On the other hand one might also think that, due to interactions/non-linearities, an incident wavepackets is scattered to several wavepackets with different energies. This information is not visible in the present graphs, and might be relevant. Moreover, the quantization of the flow operator in section 5 essentially counts the number of uni-directional modes, in a single particle picture. The generalization to a many-body ground state is not straightforward, and would depend, I guess, on the kind of interactions we choose. For instance, a classical version (random walk) of the stepwise tight-binding model with hardcore repulsive interactions has been investigated in (Duncan et al., Driven topological systems in the classical limit, Phys. Rev. B 95, 125104, Ref [42] of the new version). It was shown that this classical interacting model maps the original quantum one exactly at the phase-rotation symmetric point, which shows another interest of this special point in the context of interactions. But this paper also shows that the directional current at the edge (in the case of a chiral edge state) depends on the filling factor in the problem, and more generally that the hardcore interactions strongly affect the directional edge current. So it seems that with interactions, at least in that case, the existence of unidirectional modes is not questioned, but the quantization of the current is.

2- This comment follows from an observation that was first made by Liang and Chong in their inspired paper PRL 2013 [Ref 35 of the resubmitted version]. They pointed out that, in the Chalker-Coddington (L-lattice) model, the gap closing point that accompanies the topological transition between anomalous and trivial regimes corresponds to a value theta=pi/4 of the scattering parameters, i.e. a 50/50 beam splitter at each vertex, which is precisely where the percolation transition is known to occur. The mapping I have established with the tight-binding model allows one to transfer this conclusion from the network model to the tight-binding model.

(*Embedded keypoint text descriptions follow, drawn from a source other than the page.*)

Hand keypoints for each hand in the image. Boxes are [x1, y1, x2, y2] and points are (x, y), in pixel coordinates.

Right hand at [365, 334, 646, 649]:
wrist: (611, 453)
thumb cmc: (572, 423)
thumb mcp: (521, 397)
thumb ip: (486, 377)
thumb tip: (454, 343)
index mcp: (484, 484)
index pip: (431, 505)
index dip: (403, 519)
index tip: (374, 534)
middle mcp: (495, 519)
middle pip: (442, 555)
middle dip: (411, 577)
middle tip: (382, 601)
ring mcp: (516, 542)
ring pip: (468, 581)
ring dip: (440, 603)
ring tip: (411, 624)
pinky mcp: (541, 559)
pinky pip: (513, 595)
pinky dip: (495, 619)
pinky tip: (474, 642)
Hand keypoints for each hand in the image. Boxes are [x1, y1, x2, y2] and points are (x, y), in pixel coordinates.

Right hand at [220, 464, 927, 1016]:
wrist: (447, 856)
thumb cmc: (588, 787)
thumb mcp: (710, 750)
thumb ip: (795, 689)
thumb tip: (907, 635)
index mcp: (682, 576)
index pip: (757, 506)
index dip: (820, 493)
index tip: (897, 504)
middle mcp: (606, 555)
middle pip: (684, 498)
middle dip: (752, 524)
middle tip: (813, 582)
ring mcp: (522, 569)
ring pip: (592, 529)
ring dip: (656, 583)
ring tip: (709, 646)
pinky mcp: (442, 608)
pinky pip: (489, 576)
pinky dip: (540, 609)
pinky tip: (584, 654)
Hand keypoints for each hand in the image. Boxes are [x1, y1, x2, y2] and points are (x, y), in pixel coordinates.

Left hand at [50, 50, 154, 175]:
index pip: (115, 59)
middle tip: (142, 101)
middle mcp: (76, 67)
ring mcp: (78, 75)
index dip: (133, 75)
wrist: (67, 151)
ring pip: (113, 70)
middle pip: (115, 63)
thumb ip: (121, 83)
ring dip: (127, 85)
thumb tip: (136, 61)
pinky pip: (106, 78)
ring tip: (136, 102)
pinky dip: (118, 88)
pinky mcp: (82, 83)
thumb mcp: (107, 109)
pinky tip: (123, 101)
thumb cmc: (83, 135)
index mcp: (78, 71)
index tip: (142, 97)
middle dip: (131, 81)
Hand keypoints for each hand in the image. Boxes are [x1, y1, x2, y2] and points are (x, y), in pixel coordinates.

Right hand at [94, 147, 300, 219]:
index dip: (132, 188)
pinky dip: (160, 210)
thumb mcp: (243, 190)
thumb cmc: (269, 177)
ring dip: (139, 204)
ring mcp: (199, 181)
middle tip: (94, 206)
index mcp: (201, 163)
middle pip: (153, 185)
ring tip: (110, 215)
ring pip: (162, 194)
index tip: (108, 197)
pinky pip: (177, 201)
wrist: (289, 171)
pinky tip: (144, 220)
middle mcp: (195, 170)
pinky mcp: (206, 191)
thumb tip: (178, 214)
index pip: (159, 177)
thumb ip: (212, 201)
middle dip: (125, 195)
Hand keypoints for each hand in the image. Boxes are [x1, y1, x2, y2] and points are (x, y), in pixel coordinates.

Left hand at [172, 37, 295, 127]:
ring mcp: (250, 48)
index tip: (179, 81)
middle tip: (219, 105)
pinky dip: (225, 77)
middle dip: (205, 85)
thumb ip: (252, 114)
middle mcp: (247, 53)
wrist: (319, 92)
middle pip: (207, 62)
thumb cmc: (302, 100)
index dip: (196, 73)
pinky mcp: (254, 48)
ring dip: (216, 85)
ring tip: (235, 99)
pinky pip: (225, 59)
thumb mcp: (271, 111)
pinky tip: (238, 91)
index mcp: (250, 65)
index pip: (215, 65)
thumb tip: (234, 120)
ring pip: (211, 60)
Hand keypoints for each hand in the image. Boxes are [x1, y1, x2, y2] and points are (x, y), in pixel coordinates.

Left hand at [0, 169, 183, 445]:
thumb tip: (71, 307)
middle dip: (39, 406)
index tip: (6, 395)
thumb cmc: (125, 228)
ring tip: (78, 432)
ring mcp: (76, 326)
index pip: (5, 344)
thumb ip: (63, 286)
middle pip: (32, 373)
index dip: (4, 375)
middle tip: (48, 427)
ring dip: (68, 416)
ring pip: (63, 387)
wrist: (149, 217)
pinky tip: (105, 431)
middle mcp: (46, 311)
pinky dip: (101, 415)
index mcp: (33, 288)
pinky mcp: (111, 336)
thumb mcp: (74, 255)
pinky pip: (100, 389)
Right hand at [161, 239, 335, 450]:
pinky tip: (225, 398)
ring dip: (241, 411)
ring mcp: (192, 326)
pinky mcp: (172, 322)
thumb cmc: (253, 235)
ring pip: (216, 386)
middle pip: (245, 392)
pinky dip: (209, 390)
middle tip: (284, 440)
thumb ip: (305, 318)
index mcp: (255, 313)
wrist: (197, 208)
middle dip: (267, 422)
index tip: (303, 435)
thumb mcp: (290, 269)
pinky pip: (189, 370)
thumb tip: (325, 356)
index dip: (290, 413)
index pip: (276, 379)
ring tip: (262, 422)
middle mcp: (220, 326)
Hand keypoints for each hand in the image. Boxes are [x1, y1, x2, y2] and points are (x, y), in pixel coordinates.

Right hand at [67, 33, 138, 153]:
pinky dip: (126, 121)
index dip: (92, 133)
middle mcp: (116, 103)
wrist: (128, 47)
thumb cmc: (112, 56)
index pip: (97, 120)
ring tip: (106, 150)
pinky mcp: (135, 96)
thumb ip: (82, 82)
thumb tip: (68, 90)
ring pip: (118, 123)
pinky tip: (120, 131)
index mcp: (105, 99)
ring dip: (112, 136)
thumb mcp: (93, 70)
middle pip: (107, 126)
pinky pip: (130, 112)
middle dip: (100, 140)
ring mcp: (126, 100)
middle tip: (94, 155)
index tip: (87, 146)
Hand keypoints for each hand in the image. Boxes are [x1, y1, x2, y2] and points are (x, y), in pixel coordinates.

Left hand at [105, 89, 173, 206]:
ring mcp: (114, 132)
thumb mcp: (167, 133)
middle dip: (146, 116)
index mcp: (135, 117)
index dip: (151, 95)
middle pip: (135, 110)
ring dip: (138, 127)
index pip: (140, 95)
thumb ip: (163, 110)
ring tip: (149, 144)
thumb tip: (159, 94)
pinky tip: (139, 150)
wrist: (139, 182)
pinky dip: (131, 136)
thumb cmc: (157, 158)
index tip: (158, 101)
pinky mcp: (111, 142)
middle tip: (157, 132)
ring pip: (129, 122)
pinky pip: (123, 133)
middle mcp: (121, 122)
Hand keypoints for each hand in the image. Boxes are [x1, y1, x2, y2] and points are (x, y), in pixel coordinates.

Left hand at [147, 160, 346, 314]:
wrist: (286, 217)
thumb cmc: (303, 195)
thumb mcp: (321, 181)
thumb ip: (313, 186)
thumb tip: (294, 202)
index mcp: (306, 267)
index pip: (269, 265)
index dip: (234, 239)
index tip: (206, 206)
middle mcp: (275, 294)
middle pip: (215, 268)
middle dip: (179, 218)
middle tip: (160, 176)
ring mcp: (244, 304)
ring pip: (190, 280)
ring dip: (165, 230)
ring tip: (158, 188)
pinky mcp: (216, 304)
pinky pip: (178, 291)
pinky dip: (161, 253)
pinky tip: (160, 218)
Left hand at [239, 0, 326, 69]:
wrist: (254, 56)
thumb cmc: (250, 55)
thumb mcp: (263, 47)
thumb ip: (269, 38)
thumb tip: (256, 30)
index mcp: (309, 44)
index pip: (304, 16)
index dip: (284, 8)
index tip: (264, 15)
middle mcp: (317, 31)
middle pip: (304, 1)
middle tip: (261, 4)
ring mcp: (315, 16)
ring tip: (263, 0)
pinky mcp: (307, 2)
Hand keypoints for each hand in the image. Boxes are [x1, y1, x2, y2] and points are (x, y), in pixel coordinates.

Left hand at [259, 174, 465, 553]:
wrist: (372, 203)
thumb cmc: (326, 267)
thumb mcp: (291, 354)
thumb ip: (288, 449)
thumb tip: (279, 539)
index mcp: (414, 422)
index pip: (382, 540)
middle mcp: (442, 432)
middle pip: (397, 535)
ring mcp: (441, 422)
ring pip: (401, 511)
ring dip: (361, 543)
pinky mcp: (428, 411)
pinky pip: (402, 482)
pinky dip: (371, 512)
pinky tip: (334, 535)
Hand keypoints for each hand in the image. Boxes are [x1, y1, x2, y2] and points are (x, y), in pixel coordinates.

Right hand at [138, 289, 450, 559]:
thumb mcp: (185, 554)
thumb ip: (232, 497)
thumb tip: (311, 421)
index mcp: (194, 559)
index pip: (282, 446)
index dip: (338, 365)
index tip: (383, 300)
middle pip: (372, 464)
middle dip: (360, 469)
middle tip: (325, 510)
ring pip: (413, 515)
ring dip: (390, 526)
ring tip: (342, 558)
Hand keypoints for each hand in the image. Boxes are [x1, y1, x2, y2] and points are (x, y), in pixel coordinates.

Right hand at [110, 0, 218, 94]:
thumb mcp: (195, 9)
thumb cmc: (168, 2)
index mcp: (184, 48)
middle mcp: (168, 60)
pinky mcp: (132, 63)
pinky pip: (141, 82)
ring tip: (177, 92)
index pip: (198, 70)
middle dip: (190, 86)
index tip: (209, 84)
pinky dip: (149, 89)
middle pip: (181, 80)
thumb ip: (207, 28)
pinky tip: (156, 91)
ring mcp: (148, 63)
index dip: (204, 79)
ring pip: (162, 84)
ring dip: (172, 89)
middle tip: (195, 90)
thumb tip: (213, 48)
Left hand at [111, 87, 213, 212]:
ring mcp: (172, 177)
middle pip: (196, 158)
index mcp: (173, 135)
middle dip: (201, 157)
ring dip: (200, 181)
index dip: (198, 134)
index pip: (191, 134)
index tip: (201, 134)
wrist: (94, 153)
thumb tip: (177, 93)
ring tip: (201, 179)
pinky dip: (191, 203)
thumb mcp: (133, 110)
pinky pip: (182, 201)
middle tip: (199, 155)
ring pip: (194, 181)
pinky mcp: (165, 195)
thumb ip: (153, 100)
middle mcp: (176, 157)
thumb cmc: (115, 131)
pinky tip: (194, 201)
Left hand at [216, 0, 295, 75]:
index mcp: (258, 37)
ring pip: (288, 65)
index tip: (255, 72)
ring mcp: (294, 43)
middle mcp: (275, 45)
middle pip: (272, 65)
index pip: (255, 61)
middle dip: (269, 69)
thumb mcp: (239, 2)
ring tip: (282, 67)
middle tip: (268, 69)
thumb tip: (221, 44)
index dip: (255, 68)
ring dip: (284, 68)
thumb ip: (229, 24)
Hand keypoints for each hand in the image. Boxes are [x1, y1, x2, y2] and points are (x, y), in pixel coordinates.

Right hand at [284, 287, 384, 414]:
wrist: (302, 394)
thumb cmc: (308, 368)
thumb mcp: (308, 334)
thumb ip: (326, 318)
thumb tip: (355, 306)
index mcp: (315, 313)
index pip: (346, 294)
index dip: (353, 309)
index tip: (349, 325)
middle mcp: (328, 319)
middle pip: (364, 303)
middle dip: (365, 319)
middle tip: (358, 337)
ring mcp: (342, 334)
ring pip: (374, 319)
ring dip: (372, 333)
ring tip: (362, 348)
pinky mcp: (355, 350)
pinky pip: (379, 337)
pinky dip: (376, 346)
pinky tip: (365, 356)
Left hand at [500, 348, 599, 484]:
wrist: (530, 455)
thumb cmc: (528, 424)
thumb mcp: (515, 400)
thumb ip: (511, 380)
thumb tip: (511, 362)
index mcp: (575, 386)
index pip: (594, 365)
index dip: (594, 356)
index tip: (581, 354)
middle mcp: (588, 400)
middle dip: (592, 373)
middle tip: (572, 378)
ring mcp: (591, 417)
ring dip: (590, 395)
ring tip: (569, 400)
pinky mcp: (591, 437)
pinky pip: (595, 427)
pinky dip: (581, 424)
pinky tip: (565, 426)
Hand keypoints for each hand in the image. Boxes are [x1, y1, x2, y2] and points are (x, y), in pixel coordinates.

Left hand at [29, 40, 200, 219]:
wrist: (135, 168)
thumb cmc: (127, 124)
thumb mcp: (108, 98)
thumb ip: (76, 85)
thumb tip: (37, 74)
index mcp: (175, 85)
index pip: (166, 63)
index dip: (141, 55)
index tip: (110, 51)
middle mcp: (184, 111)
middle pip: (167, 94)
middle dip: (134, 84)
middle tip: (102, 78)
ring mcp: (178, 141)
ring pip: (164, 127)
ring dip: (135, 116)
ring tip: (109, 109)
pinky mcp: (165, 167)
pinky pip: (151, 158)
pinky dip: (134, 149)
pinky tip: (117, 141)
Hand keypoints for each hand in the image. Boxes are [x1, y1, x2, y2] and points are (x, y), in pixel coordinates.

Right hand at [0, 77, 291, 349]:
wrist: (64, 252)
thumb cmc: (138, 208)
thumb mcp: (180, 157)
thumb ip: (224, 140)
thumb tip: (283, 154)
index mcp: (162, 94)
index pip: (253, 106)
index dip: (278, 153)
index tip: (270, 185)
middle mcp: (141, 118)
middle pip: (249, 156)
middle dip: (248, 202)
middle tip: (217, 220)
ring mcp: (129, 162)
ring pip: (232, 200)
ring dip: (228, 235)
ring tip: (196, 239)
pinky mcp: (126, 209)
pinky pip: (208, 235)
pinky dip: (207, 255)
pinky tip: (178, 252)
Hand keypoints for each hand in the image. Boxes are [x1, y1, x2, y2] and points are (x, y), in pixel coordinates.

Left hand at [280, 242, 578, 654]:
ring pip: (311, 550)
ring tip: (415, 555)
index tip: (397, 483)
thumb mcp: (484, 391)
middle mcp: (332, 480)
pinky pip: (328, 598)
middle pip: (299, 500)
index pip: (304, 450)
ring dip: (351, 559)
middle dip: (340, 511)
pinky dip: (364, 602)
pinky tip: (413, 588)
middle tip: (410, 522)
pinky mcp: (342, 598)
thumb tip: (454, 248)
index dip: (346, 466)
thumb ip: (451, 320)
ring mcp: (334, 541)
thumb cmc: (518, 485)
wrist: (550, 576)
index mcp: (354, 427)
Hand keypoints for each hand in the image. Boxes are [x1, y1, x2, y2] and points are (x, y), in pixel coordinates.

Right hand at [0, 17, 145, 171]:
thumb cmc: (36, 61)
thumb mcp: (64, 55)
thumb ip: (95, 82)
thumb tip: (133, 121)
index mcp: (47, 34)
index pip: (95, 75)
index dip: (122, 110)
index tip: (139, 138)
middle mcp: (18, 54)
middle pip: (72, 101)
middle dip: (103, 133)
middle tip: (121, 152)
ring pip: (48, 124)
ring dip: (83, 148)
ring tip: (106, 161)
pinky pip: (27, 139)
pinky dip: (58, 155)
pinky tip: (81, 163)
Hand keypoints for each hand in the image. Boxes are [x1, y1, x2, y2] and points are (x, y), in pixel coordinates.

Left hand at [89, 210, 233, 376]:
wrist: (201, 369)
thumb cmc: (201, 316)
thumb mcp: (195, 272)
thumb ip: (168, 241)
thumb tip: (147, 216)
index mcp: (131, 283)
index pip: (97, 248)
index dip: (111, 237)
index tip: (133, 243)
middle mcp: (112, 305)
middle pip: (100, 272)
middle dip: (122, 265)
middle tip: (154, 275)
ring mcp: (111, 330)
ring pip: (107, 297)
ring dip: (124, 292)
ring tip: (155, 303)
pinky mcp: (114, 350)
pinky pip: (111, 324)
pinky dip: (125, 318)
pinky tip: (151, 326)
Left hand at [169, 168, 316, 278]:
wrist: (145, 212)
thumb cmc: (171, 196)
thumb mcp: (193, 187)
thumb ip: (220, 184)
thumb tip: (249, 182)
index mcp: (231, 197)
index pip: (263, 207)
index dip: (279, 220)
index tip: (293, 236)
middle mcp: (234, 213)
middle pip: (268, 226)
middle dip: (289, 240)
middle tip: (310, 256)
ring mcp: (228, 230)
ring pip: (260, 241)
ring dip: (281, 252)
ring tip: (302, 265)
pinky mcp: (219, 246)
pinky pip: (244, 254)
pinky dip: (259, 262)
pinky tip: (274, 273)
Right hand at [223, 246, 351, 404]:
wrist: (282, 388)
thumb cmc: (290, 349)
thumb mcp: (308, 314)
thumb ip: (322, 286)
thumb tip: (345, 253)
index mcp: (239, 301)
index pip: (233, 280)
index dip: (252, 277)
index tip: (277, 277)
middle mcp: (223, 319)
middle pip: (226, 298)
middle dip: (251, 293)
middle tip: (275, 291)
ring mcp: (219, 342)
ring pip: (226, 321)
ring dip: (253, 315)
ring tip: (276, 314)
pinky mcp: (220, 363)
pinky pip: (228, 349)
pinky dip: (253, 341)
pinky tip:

Note that this coincidence between the percolation transition and the topological transition seems to be a generic property: one can indeed easily check that for the Kagome and triangular networks as well, the topological transition between anomalous and trivial regimes comes together with an equal repartition of the scattering coefficients at the nodes, which is generically expected to correspond to a percolation transition. Accordingly, the quasi-energy spectrum is fully gapless at the transition, so that any state is free to propagate through the system (in the absence of gaps), by opposition to the phase rotation symmetric points where the bands are totally flat and the states thus cannot propagate. So generically, if one has a transition between an anomalous and a trivial regime, we know for sure that the spectrum must be fully gapless at some point, and therefore the states are free to propagate through the bulk, irrespectively of the randomness of the network in terms of number of links at each nodes (i.e. Within the framework of this study). Also, I am not claiming the reciprocal, that is that any percolation transition can be interpreted as a topological transition between an anomalous and a trivial regime.

Of course, I agree that a deeper analysis on the percolation transition in random networks and its link to topological transitions is an exciting direction of investigation that would deserve more work, and may for instance help revisiting the plateaus transitions in the original quantum Hall effect.

3- I thank the referee for pointing this out. Several typos have been corrected and the labels (a) and (b) have been added in Fig. 8.